# Step 0: Install necessary packages



In [None]:

!pip install transformers datasets torch


# Step 1: Import Libraries

In [None]:


from transformers import BertTokenizer, BertForSequenceClassification, Trainer, TrainingArguments
from datasets import load_dataset
import torch
import random


# Step 2: Load and Tokenize the English Dataset

# Download the XNLI dataset for English language.

In [None]:

dataset = load_dataset('xnli', 'en')

# Initialize the mBERT tokenizer.
tokenizer = BertTokenizer.from_pretrained('bert-base-multilingual-cased')

# Define the function that tokenizes the premise and hypothesis text.
def tokenize_function(examples):
    # Convert the list of tokens (if not plain strings) to strings
    premise = [ex if isinstance(ex, str) else " ".join(ex) for ex in examples['premise']]
    hypothesis = [ex if isinstance(ex, str) else " ".join(ex) for ex in examples['hypothesis']]
    return tokenizer(premise, hypothesis, padding="max_length", truncation=True)

# Apply the tokenization function to the dataset.
tokenized_datasets = dataset.map(tokenize_function, batched=True)
# Set output format for PyTorch.
tokenized_datasets.set_format('torch', columns=['input_ids', 'attention_mask', 'label'])



# Step 3: Sample a Subset for Training and Validation
# For quicker training, we randomly sample a small subset.


In [None]:
random.seed(42)
train_indices = random.sample(range(len(tokenized_datasets['train'])), 1000)
val_indices = random.sample(range(len(tokenized_datasets['validation'])), 500)

train_dataset = tokenized_datasets['train'].select(train_indices)
val_dataset = tokenized_datasets['validation'].select(val_indices)


# Step 4: Load the mBERT Model for Sequence Classification

# Create a classification model for 3 labels.

In [None]:
model = BertForSequenceClassification.from_pretrained('bert-base-multilingual-cased', num_labels=3)

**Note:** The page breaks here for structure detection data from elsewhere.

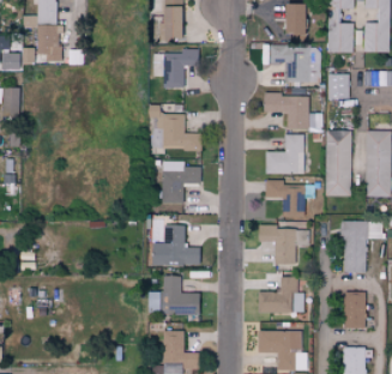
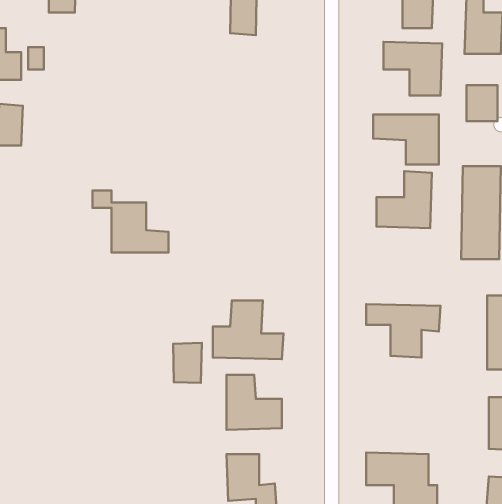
building: [37,25,62,61] -> none
building: [163,49,199,89] -> none
building: [147,105,200,149] -> [93,191,168,253]
building: [163,161,200,203] -> none
building: [265,180,313,215] -> none
building: none -> [173,343,202,383]
building: [257,276,304,313] -> none

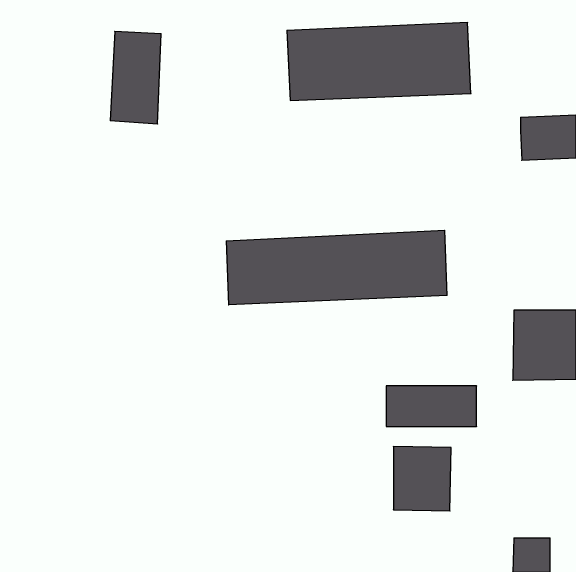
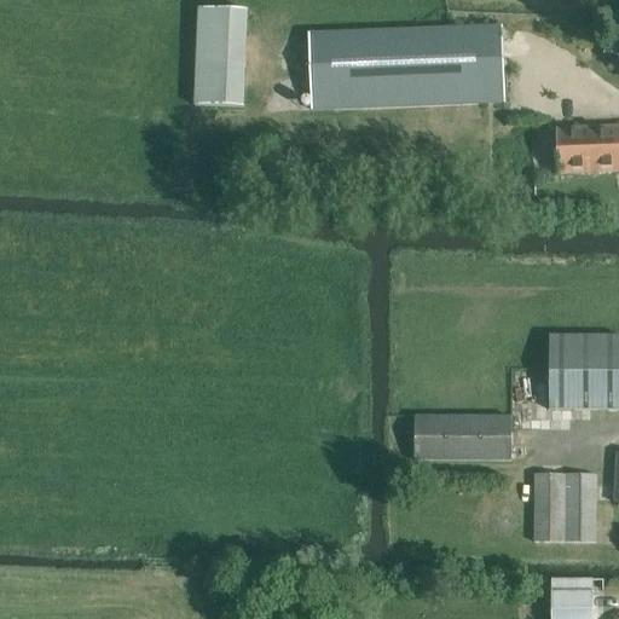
building: [110,31,161,124] -> [193,6,248,105]
building: [226,230,447,305] -> none
building: [393,447,451,511] -> [534,472,596,540]

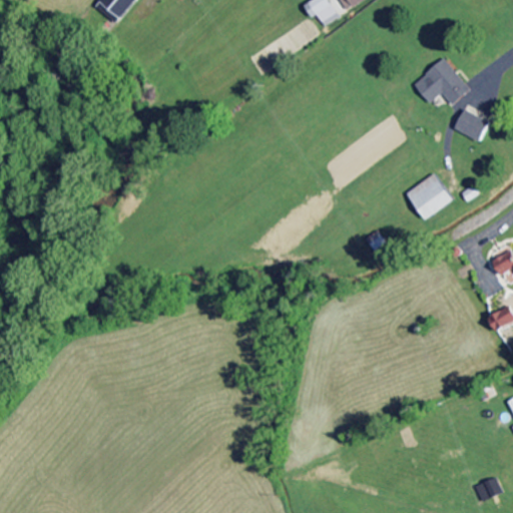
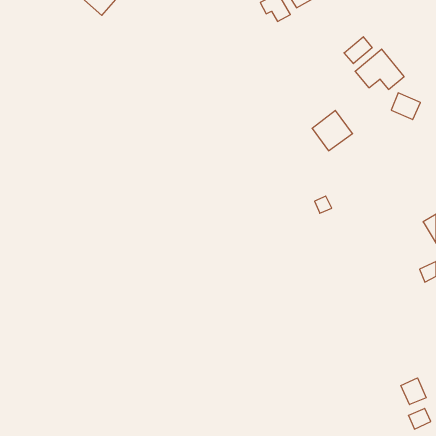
building: none -> [344,37,372,64]
building: [406,172,453,219] -> [312,110,353,151]
building: none -> [401,378,426,405]

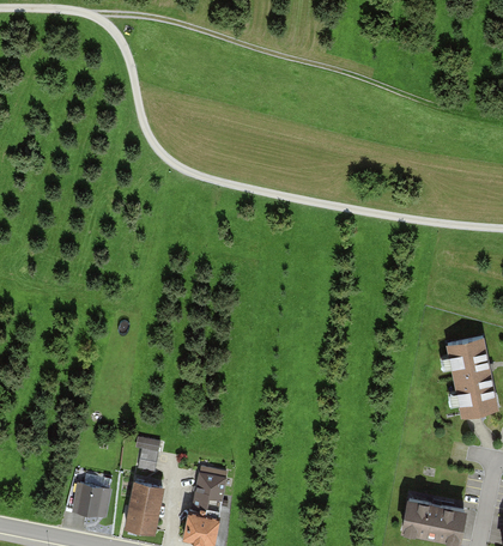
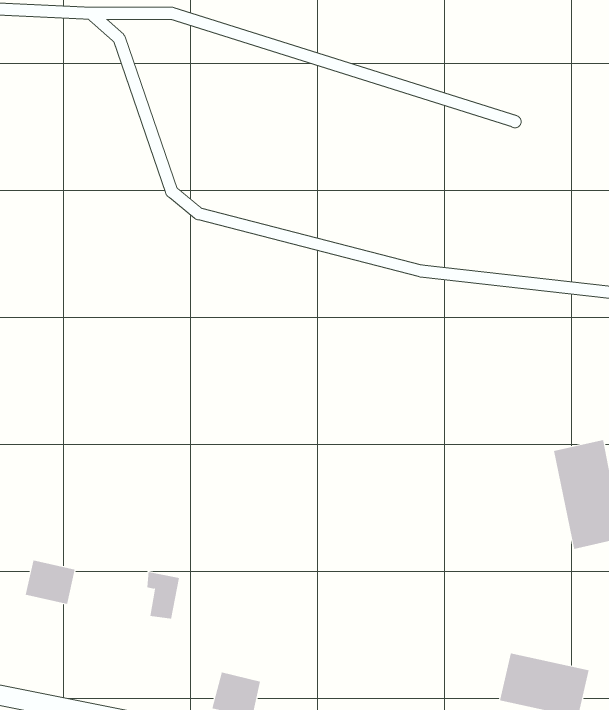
building: [192,466,228,510] -> none
building: [125,480,165,534] -> none
building: [73,483,111,516] -> [25,560,76,604]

# Step 5: Set Up Training Arguments and Trainer

In [None]:
training_args = TrainingArguments(
    output_dir='./results',              # Output directory for model predictions and checkpoints
    evaluation_strategy="epoch",         # Evaluate model every epoch
    learning_rate=2e-5,
    per_device_train_batch_size=16,
    per_device_eval_batch_size=16,
    num_train_epochs=3,                  # Train for 3 epochs
    weight_decay=0.01,
    fp16=True,                           # Use mixed precision training
)

trainer = Trainer(
    model=model,
    args=training_args,
    train_dataset=train_dataset,         # English training dataset
    eval_dataset=val_dataset,            # English validation dataset
)

# Fine-tune the model on the English dataset.
trainer.train()


# Step 6: Evaluate the Model on a French Dataset for Cross-Lingual Transfer

# Download the French version of the XNLI dataset.

In [None]:
french_dataset = load_dataset('xnli', 'fr')

# Tokenize the French dataset using the same function.
tokenized_french_dataset = french_dataset.map(tokenize_function, batched=True)
tokenized_french_dataset.set_format('torch', columns=['input_ids', 'attention_mask', 'label'])

# Use the validation portion for evaluation.
french_val_dataset = tokenized_french_dataset['validation']

# Evaluate the model on the French validation set.
results = trainer.evaluate(french_val_dataset)
print("Evaluation results on French dataset:", results)